Immersive VR Training Prepares Future Nurses

March 15, 2024

nursing students in VR lab

Nursing students are getting their first taste of virtual reality in the classroom.

The School of Nursing at Aurora University introduced VR into its curriculum earlier this year, giving students a chance to practice realistic scenarios for a diverse population of patients where they can practice nursing assessments and patient care in a virtual clinical setting.

With the help of a VR headset and handheld controllers, students are immersed into an interactive, three-dimensional, computer-generated environment where they can, for example, step into a virtual hospital room, talk to a patient, answer questions from a family member sitting at the bedside, read a chart, call the provider to discuss the patient's treatment plan, draw blood, interpret labs, and administer intravenous infusions.
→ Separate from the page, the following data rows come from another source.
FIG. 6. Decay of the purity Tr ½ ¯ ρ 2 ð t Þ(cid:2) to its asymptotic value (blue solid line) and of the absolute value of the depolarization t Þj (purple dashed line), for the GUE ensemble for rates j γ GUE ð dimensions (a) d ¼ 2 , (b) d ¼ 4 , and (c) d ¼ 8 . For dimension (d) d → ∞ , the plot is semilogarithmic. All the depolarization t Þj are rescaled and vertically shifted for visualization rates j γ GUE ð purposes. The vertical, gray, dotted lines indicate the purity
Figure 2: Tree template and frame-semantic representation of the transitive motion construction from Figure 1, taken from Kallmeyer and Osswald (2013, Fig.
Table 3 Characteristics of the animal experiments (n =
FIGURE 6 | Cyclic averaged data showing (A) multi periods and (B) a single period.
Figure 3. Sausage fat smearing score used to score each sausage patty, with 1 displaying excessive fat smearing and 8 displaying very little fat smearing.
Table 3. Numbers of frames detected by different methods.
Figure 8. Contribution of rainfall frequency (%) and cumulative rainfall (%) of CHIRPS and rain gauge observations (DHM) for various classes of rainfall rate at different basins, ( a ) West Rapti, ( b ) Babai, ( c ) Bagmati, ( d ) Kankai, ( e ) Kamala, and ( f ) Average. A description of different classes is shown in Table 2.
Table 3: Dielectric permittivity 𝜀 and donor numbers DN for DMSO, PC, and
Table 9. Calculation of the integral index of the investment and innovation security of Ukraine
The scenarios help nursing students develop critical thinking and decision-making skills, said Kerry Vaccaro, assistant professor of nursing and director of nursing skills and simulation center at AU.
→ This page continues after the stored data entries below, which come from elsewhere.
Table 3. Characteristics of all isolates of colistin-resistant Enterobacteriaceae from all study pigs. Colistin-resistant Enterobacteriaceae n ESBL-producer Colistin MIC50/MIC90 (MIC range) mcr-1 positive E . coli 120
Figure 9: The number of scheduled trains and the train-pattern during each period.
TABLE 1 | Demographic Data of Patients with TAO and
“We can simulate situations that students may never get to see or experience in their clinical rotations,” said Vaccaro.

Nursing major Guadalupe Chavez ’24 recently used the VR during her pediatric rotation.
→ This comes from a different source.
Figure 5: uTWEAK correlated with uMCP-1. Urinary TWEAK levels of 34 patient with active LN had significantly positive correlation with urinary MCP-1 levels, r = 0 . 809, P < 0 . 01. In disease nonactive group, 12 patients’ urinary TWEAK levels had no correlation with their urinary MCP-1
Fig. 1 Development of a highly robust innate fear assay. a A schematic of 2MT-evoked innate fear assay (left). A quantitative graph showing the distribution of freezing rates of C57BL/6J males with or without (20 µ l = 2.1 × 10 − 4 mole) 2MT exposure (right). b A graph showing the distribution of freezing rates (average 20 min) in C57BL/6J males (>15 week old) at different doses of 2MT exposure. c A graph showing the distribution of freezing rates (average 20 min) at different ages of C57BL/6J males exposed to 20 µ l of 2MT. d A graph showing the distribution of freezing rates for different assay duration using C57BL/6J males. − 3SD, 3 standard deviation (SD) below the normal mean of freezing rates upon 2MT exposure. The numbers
“I found this to be a better alternative than doing worksheets and just reading about the case studies,” said Chavez. “With the VR, my classmates and I were able to walk through the scenarios the same way as we would during clinical. I found this super helpful and a fun way to tie everything together.”

Nursing major Laura Spain ’24 agreed. “It was fun using the new technology. It really does enhance the nursing program. It took a little while to get used to, but after understanding how the VR worked, it was a great learning experience.”

The VR equipment was purchased through a $775,000 federal grant awarded to AU in fall 2022 to help bring advanced technology and equipment to AU's nursing labs. The grant was secured with the assistance of U.S. Senator Dick Durbin of Illinois.

Advanced technology and equipment are being integrated across the university's curriculum and programs, starting with the nursing lab, to help bring the theories and knowledge of the classroom to life.